To be “Socratic” here is to genuinely listen and ask questions in a way that shepherds others along on a journey of co-exploration. Do more listening than talking and more asking than telling. In each meeting, learn about the other person. What is their agenda? What are they experiencing that they would like to change? What are the underlying issues they are facing? Encourage people to name their fears and frustrations. Actively listen and summarize what you hear. Invite others to do the same. Discuss what they haven’t had a chance to express elsewhere.

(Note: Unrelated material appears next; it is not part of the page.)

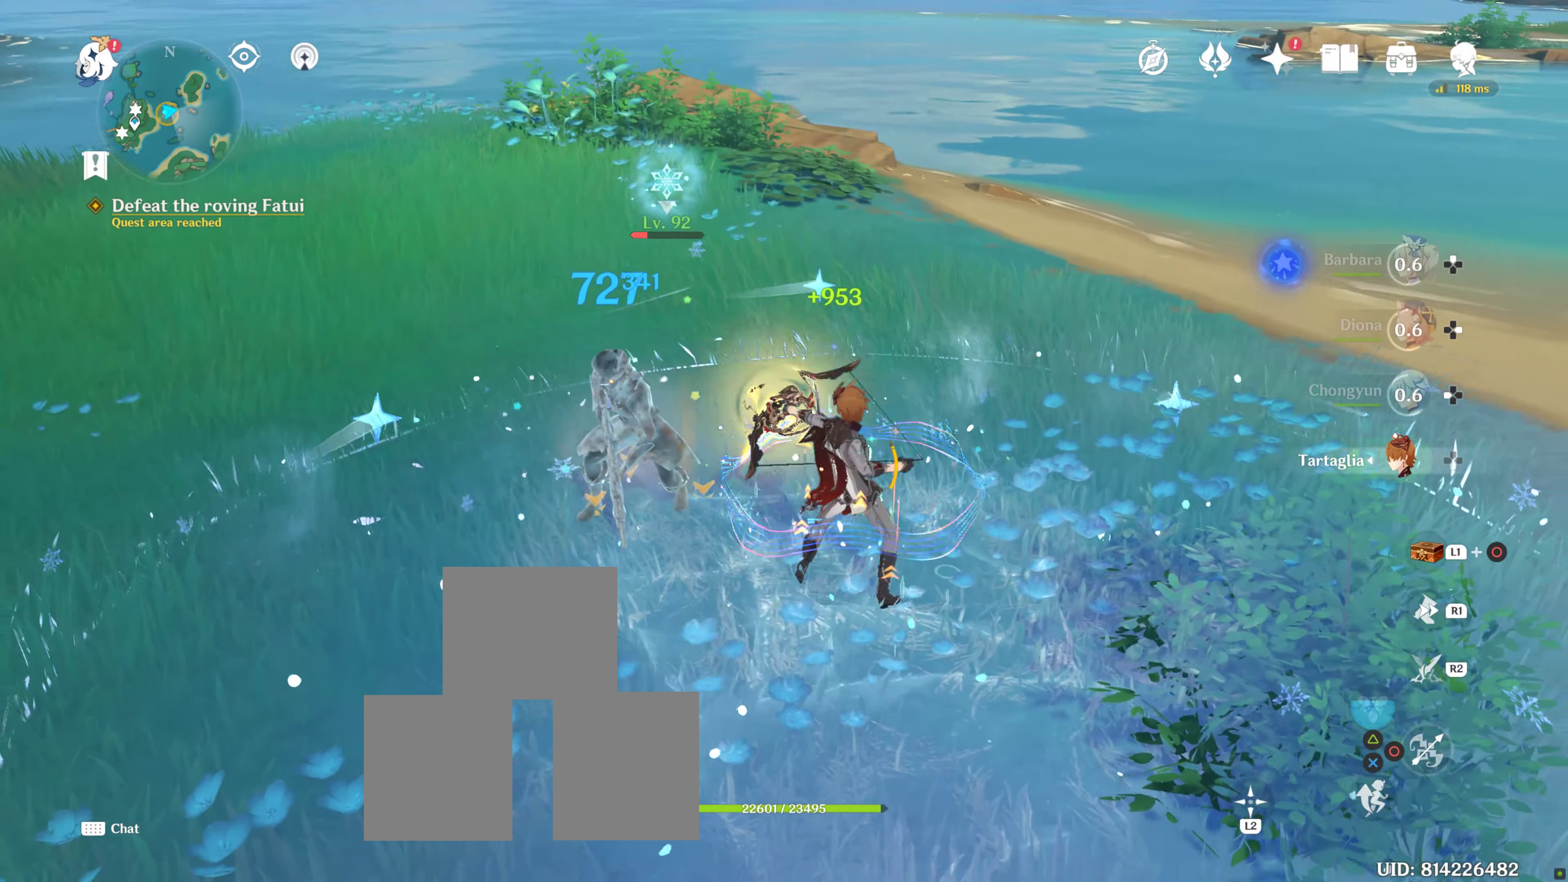
{"buttons": ["R2"], "left_stick": "left", "right_stick": "center", "events": [[67, "CIRCLE", "up"], [167, "CIRCLE", "down"], [250, "CIRCLE", "up"], [333, "CIRCLE", "down"], [400, "CIRCLE", "up"], [450, "R2", "down"]]}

If there is a proverbial elephant in the room, name it! (As the old Italian saying goes, “Put the fish on the table.” If it stays hidden, it will stink.) Sometimes just calling something out that validates what others are experiencing will be enough to get them on board. This bouncing back and forth will help you better “paint the walls” of the box you’re in while also growing a subculture of raised awareness and self-determination. I find the table below helpful, adapted from Sobel’s Power Questions.
As you meet with people it is important to, as negotiators say, lead with agreement and mine for common cause. The more you dig into different underlying needs the more commonalities you will also unearth. This is valuable information! These commonalities point to potential larger outcomes. Paraphrasing Jesse McMullin, “To create more value you need to ask bigger questions.” Find areas where the other person’s issues can be linked to yours, creating a larger initiative with improved thinking and increased buy-in. This helps you to grow a community around a shared, collaborative agenda.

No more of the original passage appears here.